Et cela dure depuis 60 ans et se traduit par une multitude d’activités orchestrées par un conseil d’administration dynamique présidé par la vaillante Claudie Ayass, médaillée 2 fois pour son action bénévole, et qui gravitent autour de la réflexion, du dialogue et des échanges interculturels : conférences intellectuelles, animations intergénérationnelles, cours de musique, club de lecture, excursions à la découverte du Québec, bourses d’études, le tout animé par une myriade d’une quarantaine de bénévoles qui butinent sans relâche et à qui L’Entraide consacre, chaque année, un brillant cocktail officiel en signe de reconnaissance de leur travail et de leur présence indéfectibles.
Il faut surtout signaler, au-delà des actions ponctuelles, nombreuses et variées, que l’Entraide c’est surtout un esprit de partage et de soutien qui renforce les liens des communautés moyen-orientales, pourtant bien ancrées dans la réalité québécoise. Pas de nostalgie ou de caucus entre soi, pas de politique, mais une grande famille, une allégeance, des retrouvailles, l’occasion de donner une visibilité aux talents de chez nous, une épaule amicale, des racines sauvegardées (la sociabilité, l’ouverture aux autres), des traditions perpétrées, à quoi s’ajoute la constitution d’un terreau, une référence « autre » pour la nouvelle génération née en terre d’ « exil ».
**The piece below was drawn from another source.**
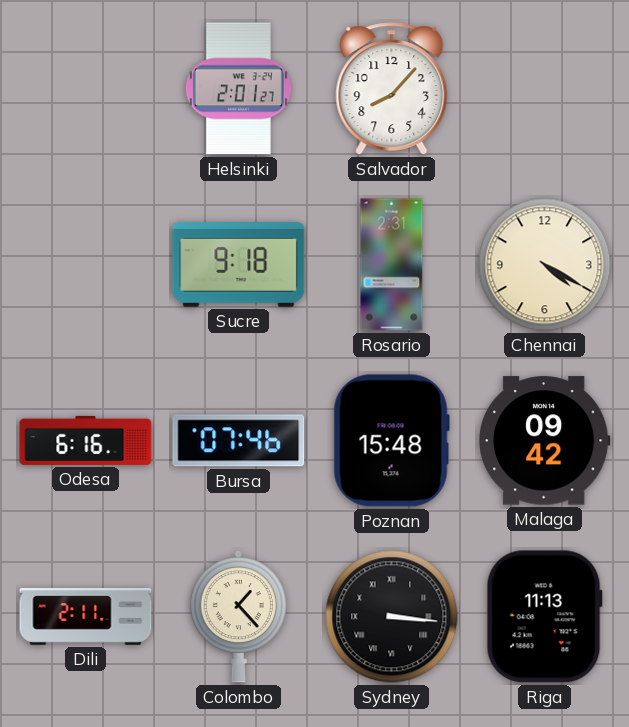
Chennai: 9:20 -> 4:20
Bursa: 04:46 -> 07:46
Sans nullement se positionner comme un référant idéologique, l’Entraide c’est aussi un engagement de tous les jours, de toute une vie, une œuvre plantée dans la foi, qui affirme et partage des prises de position conformes à nos habitudes et à nos valeurs, une voix pour se faire entendre dans un environnement étranger à nos us et croyances (cf. l’émission phare à la radio du Dr.Raouf Ayass : Chrétiens du Moyen-Orient), une présence soutenue par un bulletin bimensuel, un courriel amical qui annonce et rappelle les différentes activités, une commémoration, des jeux de cartes, des soirées St -Valentin, un verre de l’amitié en arrivant, des bouchées pour accueillir à l’orientale, des sourires, de l’accueil, de l’acceptation…
Une autre façon de résister tout en s’intégrant harmonieusement à la société d’accueil et d’assumer sa citoyenneté sans renoncer au legs de ses origines.